Wo genau ist denn dein Problem, ohne Frage kann man nicht helfen.
Hast du schon etwas über Generics gelesen?

PS: Ich hab den Code mal lesbar gemacht (allein die Klammerung war unlesbar, ich hoffe das hat dir keiner so beigebracht).


----------



## SlaterB (26. Mrz 2010)

nett wäre auch eine Erklärung, wieso du diese Aufgabe bearbeiten musst, ohne vorher die zugehörigen Kenntnisse vermittelt bekommen zu haben 

alternativ lies dir
Galileo Computing :: Java ist auch eine Insel (8. Auflage) – 9 Generics, innere Klassen
durch, da wird auch exakt eine (kleinere) Containerklasse von normal auf Generics umgebaut


----------



## wesa (27. Mrz 2010)

also mein Problem liegt darin, dass ich zwar die Vorlesungen soweit verstehe, aber
nicht selbstständig programmieren kann, trotz Übung. Da wir aber im Semester
drei Übungen vorstellen müssen, bin ich auf etwas Hilfe angewiesen.
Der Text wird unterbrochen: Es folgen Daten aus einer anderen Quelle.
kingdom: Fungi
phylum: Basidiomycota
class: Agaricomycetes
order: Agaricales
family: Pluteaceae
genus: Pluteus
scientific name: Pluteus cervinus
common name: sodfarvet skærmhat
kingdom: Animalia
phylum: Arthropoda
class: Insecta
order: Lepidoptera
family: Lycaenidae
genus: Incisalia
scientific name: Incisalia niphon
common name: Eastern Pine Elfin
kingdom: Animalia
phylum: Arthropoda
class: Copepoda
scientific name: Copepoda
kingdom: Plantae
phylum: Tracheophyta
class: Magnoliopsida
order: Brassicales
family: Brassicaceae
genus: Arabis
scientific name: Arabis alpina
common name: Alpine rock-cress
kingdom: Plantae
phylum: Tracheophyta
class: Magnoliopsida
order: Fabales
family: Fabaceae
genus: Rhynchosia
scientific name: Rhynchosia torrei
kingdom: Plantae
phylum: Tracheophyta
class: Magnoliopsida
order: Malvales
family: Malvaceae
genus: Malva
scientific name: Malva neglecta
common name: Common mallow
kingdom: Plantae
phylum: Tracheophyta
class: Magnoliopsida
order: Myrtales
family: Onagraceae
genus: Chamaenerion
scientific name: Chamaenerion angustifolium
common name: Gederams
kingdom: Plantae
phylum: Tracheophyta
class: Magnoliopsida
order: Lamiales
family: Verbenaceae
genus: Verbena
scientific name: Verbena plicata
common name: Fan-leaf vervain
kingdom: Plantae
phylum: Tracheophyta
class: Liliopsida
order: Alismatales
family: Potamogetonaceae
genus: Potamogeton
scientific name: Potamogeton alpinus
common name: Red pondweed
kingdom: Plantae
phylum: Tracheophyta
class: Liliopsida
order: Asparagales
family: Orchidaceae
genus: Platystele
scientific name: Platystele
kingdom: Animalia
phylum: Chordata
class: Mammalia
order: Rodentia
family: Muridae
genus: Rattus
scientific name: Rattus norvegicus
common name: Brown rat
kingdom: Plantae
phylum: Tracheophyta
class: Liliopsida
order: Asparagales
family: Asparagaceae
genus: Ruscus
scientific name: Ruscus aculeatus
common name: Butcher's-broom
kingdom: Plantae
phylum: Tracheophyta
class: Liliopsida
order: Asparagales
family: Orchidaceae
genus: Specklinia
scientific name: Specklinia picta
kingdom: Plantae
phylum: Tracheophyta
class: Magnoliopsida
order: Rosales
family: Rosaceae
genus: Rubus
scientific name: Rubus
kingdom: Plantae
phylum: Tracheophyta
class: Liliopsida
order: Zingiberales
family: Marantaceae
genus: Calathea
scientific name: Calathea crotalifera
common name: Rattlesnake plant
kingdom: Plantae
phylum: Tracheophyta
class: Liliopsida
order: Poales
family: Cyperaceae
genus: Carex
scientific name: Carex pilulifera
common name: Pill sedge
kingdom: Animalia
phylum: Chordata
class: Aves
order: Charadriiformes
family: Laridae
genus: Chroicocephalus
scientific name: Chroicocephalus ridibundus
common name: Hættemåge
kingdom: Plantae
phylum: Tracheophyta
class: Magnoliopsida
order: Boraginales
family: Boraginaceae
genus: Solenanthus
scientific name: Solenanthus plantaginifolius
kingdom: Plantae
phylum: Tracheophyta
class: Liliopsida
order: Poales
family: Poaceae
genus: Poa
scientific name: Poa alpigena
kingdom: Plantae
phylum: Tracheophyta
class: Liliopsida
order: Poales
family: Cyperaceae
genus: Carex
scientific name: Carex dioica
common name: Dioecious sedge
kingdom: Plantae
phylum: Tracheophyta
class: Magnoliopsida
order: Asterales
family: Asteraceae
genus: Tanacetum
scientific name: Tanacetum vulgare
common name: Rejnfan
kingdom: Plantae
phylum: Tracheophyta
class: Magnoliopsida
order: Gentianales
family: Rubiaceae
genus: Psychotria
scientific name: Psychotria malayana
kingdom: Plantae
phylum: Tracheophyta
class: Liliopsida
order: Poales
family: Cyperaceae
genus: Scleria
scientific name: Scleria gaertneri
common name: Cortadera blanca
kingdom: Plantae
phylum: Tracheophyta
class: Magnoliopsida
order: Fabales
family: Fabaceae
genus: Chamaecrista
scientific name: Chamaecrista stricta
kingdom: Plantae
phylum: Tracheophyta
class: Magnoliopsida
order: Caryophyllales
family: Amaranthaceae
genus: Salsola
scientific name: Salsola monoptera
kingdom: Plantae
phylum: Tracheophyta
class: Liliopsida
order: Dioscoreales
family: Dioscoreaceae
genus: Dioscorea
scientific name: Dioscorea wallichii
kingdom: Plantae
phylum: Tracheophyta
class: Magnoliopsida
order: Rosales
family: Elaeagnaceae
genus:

Generics kam jetzt erst in der Vorlesung dran und ich habe verstanden, dass 
Klassen in mehreren Typen parametrisiert werden können, aber wie ich da jetzt
vorgehen soll, ist mir wie meist ein Rätsel.


----------



## SlaterB (27. Mrz 2010)

hast du meinen Link gelesen, praktisch mit Vorher-Nachher-Code?


----------



## wesa (5. Apr 2010)

danke für den Tipp


----------